Role of acute physiology and chronic health evaluation II scoring system in risk stratification and management of small bowel perforations
Keywords:APACHE II score, Mortality, Small bowel perforations, Surgical outcome
Background: Despite the surgical treatment, sophisticated intensive care units, latest generation antibiotics and a better understanding of pathophysiology, the morbidity and mortality rate of perforation peritonitis are still high. Patients are usually managed by subjective decision of surgeon based on which mortality is very high.
Methods: This was a double-blind observational study conducted over a period of 18 months on 50 patients with small bowel perforations. Based on the acute physiology and chronic health evaluation (APACHE) II score at presentation, patients were triaged into 3 groups: group 1 (score ≤10), group 2 (score 11 to 20) and group 3 (score >20). Study population was managed by the subjective decision of the operating surgeon who was blinded off the APACHE II score of patients. Hence removing the possibility of bias and observing a correlation between surgical outcome and APACHE II score of the patient.
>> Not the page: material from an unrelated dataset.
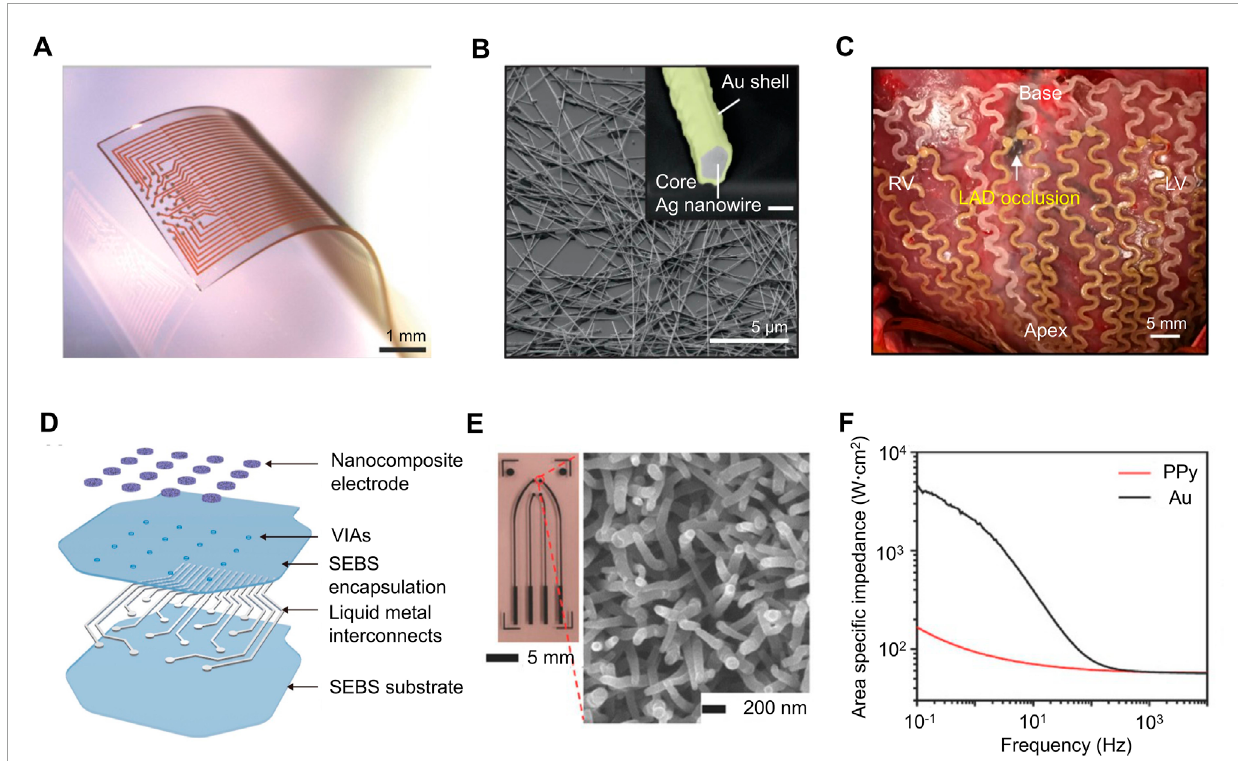
FIGURE 6 (A) Soft and stretchable electrode grids. The electrode grid is based on Au-TiO2NW conductors embedded in PDMS and comprises 32 electrodes with 200 µm pitch. Scale bars: 1 mm. (B) SEM image and backscattered electron (BSE) image (inset) of Ag-Au nanowires (before surface modification; Au sheath is in yellow). Scale bars, 5µm and 200 nm (inset). (C) Ag–Au nanocomposite-based implantable cardiac mesh for monitoring and stimulating swine heart in vivo . (D) Schematic showing the layer-by-layer construction of the liquid metal based electronic patch with nanocomposite electrodes. (E) Optical images of the multielectrode array (left) and SEM image of the PPy nanowires synthesized on the PPy electrode surface (right). (F) Electrochemical impedance spectra of the PPy film and Au film electrodes with the same geometric surface area. [adapted and modified from (Qi et al., 2017; Choi et al., 2018; Tybrandt et al., 2018; Wang S. et al.,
Results: Patients with higher APACHE II score (>10) were more likely to undergo exteriorization of bowel. Length of hospital stay was also found to be increased with an increase in score. APACHE II score of 10 was found to predict mortality with significant difference between 2 groups. Below this score the mortality was 0% and above this score the mortality rate rose to 31.25%.
Conclusions: APACHE II can be used as a reliable and uniform scoring system as its assessment at presentation in patients of small bowel perforations provides an insight to their surgical management as well as predicting overall outcome.